- Problem statement
How many lines of the material below contain the string "cAMP"? Answer with the number and nothing else.

Data records: Begin

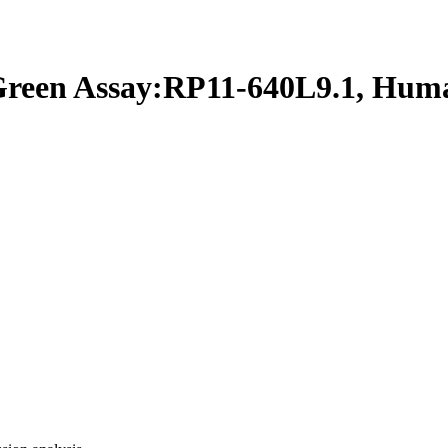
een Assay:RP11-640L9.1, Hum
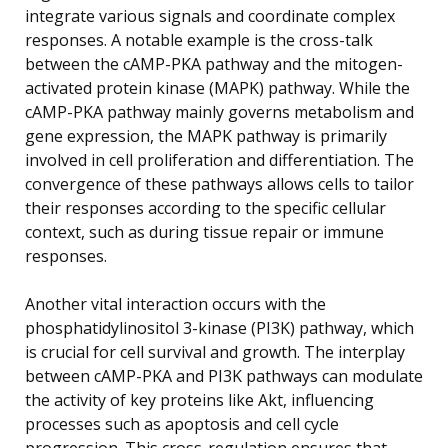
integrate various signals and coordinate complex
responses. A notable example is the cross-talk
between the cAMP-PKA pathway and the mitogen-
activated protein kinase (MAPK) pathway. While the
cAMP-PKA pathway mainly governs metabolism and
gene expression, the MAPK pathway is primarily
involved in cell proliferation and differentiation. The
convergence of these pathways allows cells to tailor
their responses according to the specific cellular
context, such as during tissue repair or immune
responses.
Another vital interaction occurs with the
phosphatidylinositol 3-kinase (PI3K) pathway, which
is crucial for cell survival and growth. The interplay
between cAMP-PKA and PI3K pathways can modulate
the activity of key proteins like Akt, influencing
processes such as apoptosis and cell cycle
progression. This cross-regulation ensures that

Data records: End

- The answer
3